第90回 第92回

随想第91回

ビーエッチ株式会社 代表取締役 髙橋 進伍 お祭りイノベーション ビーエッチ株式会社
代表取締役 髙橋 進伍

東京オリンピック・パラリンピックの大会開催経費は、1年延期となったことで、総額1兆6,440億円となっているが、1年延期による経済的損失は約6,408億円。1年延期され、観戦者が会場の約半分に簡素化されたときの経済的損失は約1兆3,898億円。1年間延期されたが、ワクチンなどの開発で無観客ながら開催されたときの経済的損失は約2兆4,133億円。中止の際の経済的損失は約4兆5,151億円にのぼると、関西大学の宮本勝浩名誉教授による試算結果を明かしている。

2020年度は、私が住む仙台市でも、新型コロナウイルス感染症の影響で、たくさんのお祭りが中止となった。これは仙台経済の大きな損失となったと言っても過言ではないであろう。地域、四季それぞれに魅力の溢れる日本では、お祭りという文化で人と人との繋がりを保ってきた。中でも、お祭り関係者が地域に与える「情熱」は、地域を牽引する「リーダーシップ育成」に通じるものがあり、基本的にその町内に住む人が中心となって活動するため、地域コミュニティの形成にも大きく寄与してきた。

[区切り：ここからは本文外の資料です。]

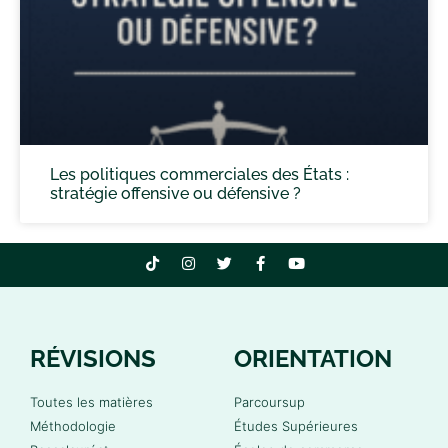
Les politiques commerciales des États :
stratégie offensive ou défensive ?
RÉVISIONS
ORIENTATION
Toutes les matières
Parcoursup
Méthodologie
Études Supérieures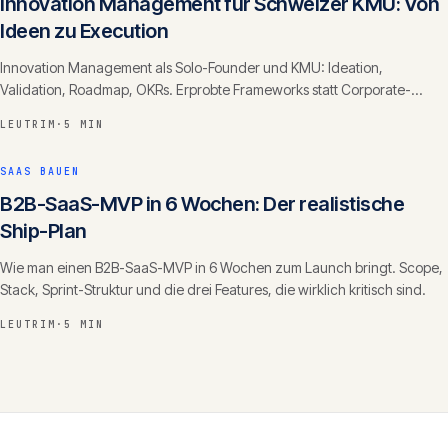
Innovation Management für Schweizer KMU: Von
Ideen zu Execution
Innovation Management als Solo-Founder und KMU: Ideation,
Validation, Roadmap, OKRs. Erprobte Frameworks statt Corporate-
Theater.
LEUTRIM
·
5 MIN
SAAS BAUEN
B2B-SaaS-MVP in 6 Wochen: Der realistische
Ship-Plan
Wie man einen B2B-SaaS-MVP in 6 Wochen zum Launch bringt. Scope,
Stack, Sprint-Struktur und die drei Features, die wirklich kritisch sind.
LEUTRIM
·
5 MIN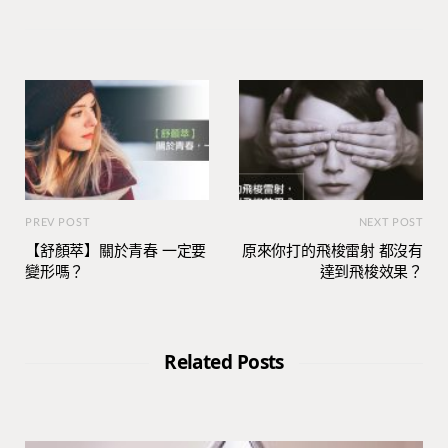
PREV POST
NEXT POST
【舒顏萃】關於青春 一定要
原來你打的飛梭雷射 都沒有
變形嗎？
達到飛梭效果？
Related Posts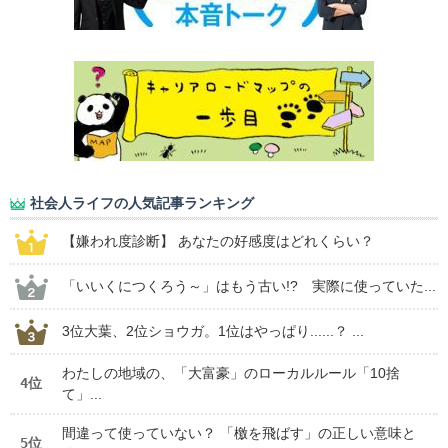
社会人ライフの人気記事ランキング
【嫌われ度診断】 あなたの好感度はどれくらい？
「いいくにつくろう～」はもう古い!? 実際に使っていた...
3位大葉、2位ショウガ。1位はやっぱり......？ ...
わたしの地域の、「大富豪」のローカルルール「10捨
4位
て」...
間違って使っていない？ 「檄を飛ばす」の正しい意味と
5位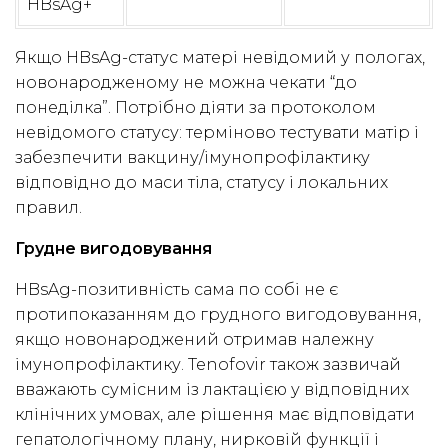
HBsAg+
Якщо HBsAg-статус матері невідомий у пологах,
новонародженому не можна чекати “до
понеділка”. Потрібно діяти за протоколом
невідомого статусу: терміново тестувати матір і
забезпечити вакцину/імунопрофілактику
відповідно до маси тіла, статусу і локальних
правил.
Грудне вигодовування
HBsAg-позитивність сама по собі не є
протипоказанням до грудного вигодовування,
якщо новонароджений отримав належну
імунопрофілактику. Tenofovir також зазвичай
вважають сумісним із лактацією у відповідних
клінічних умовах, але рішення має відповідати
гепатологічному плану, нирковій функції і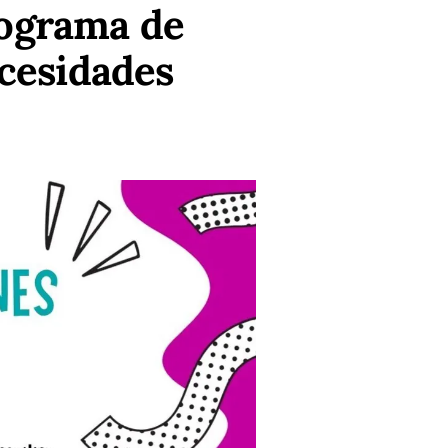
rograma de
cesidades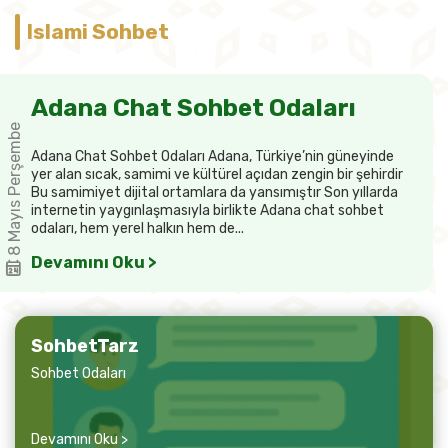
Islami Sohbet
Adana Chat Sohbet Odaları
8 Mayıs Perşembe
Adana Chat Sohbet Odaları Adana, Türkiye’nin güneyinde
yer alan sıcak, samimi ve kültürel açıdan zengin bir şehirdir
Bu samimiyet dijital ortamlara da yansımıştır Son yıllarda
internetin yaygınlaşmasıyla birlikte Adana chat sohbet
odaları, hem yerel halkın hem de...
Devamını Oku >
SohbetTarz
Sohbet Odaları
Devamını Oku >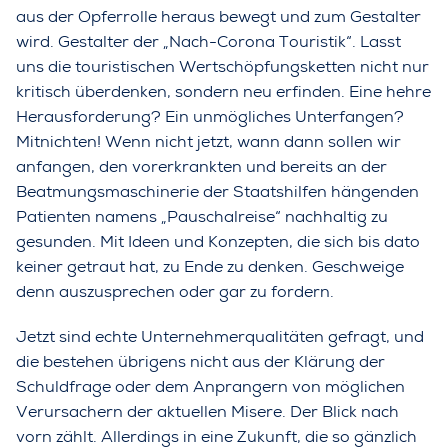
aus der Opferrolle heraus bewegt und zum Gestalter
wird. Gestalter der „Nach-Corona Touristik“. Lasst
uns die touristischen Wertschöpfungsketten nicht nur
kritisch überdenken, sondern neu erfinden. Eine hehre
Herausforderung? Ein unmögliches Unterfangen?
Mitnichten! Wenn nicht jetzt, wann dann sollen wir
anfangen, den vorerkrankten und bereits an der
Beatmungsmaschinerie der Staatshilfen hängenden
Patienten namens „Pauschalreise“ nachhaltig zu
gesunden. Mit Ideen und Konzepten, die sich bis dato
keiner getraut hat, zu Ende zu denken. Geschweige
denn auszusprechen oder gar zu fordern.
Jetzt sind echte Unternehmerqualitäten gefragt, und
die bestehen übrigens nicht aus der Klärung der
Schuldfrage oder dem Anprangern von möglichen
Verursachern der aktuellen Misere. Der Blick nach
vorn zählt. Allerdings in eine Zukunft, die so gänzlich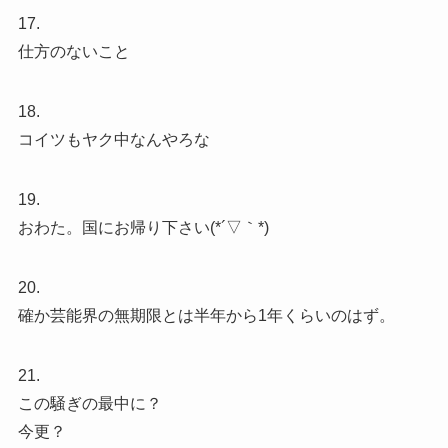
17.
仕方のないこと
18.
コイツもヤク中なんやろな
19.
おわた。国にお帰り下さい(*´▽｀*)
20.
確か芸能界の無期限とは半年から1年くらいのはず。
21.
この騒ぎの最中に？
今更？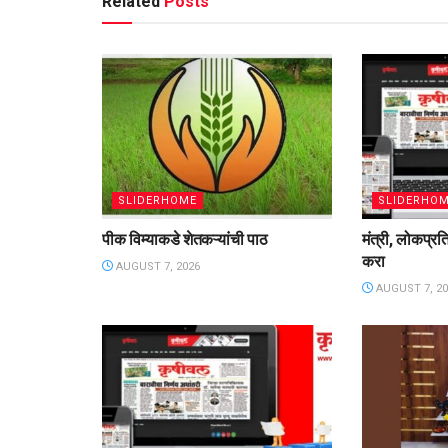
Related
Posts
SLIDERHOME
SLIDERHO
पीक विम्याकडे शेतकऱ्यांची पाठ
मंत्री, लोकप्रत
करा
AUGUST 7, 2026
AUGUST 7, 20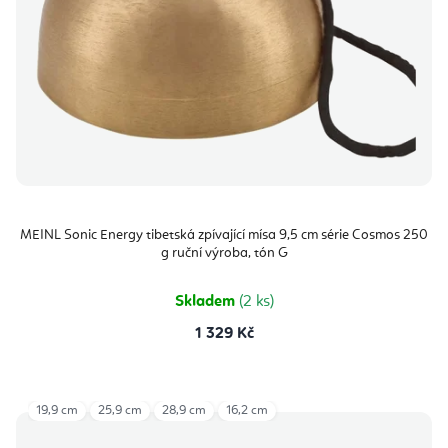
MEINL Sonic Energy tibetská zpívající mísa 9,5 cm série Cosmos 250
g ruční výroba, tón G
Skladem
(2 ks)
1 329 Kč
19,9 cm
25,9 cm
28,9 cm
16,2 cm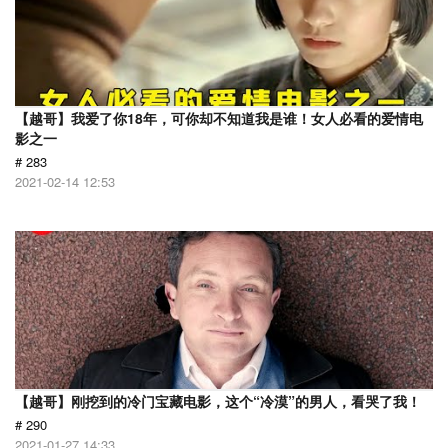
【越哥】我爱了你18年，可你却不知道我是谁！女人必看的爱情电
影之一
# 283
2021-02-14 12:53
【越哥】刚挖到的冷门宝藏电影，这个“冷漠”的男人，看哭了我！
# 290
2021-01-27 14:33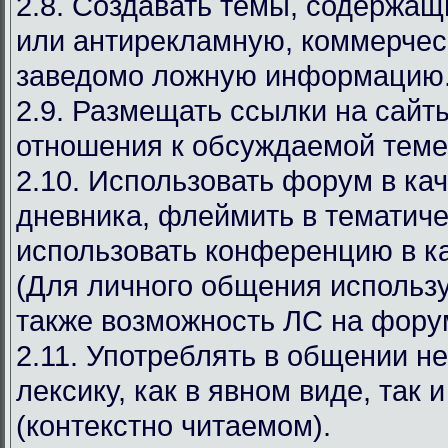
2.8. Создавать темы, содержа
или антирекламную, коммерчес
заведомо ложную информацию
2.9. Размещать ссылки на сай
отношения к обсуждаемой теме
2.10. Использовать форум в ка
дневника, флеймить в тематиче
использовать конференцию в ка
(Для личного общения используй
также возможность ЛС на фору
2.11. Употреблять в общении н
лексику, как в явном виде, так 
(контекстно читаемом).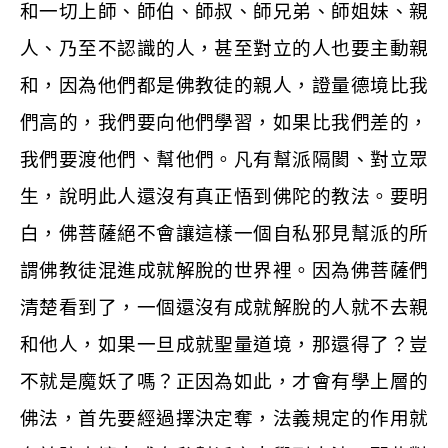
和一切上師、師伯、師叔、師兄弟、師姐妹、親
人、乃至不認識的人，甚至對立的人也要主動親
和，因為他們都是佛教徒的親人，證量德境比我
們高的，我們要向他們學習，如果比我們差的，
我們要渡他們、幫他們。凡有幫派隔閡、對立眾
生，說明此人還沒有真正悟到佛陀的教法。要明
白，佛菩薩絕不會讓這樣一個自私邪見幫派的所
謂佛教徒混進成就解脫的世界裡。因為佛菩薩們
清楚看到了，一個還沒有成就解脫的人就不去親
和他人，如果一旦成就聖量道境，那還得了？豈
不就是魔妖了嗎？正因為如此，才會有學上層的
佛法，首先要經過擇決定奪，法義規定的作用就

また、地域によっては、お祭りの拡大化によって外部から人を呼び込み、経済を回す潤滑剤として活用しているところも多い。このように、お祭りは昔から全国各地で地域に大きな経済効果を齎してきたが、新型コロナウイルス感染症拡大から接触リスクの高いお祭りは、現在、その在り方を問われている。オンライン化など、様々な対応策が講じられたが、原体験を通して伝わる「情熱」のデジタル化は不可能であり、未来を担う地域リーダー育成の機会が損なわれてしまうため、前向きに開催を目指していくことが必須である。

今後は、これまでの様々な経験を糧に、明確な根拠として、リスク回避の対策を早急に構築させ、新しい技術や手法を取り入れ、正しく恐れながら、経済再生を優先させていくことが、これからの地域にとって非常に重要であると考える。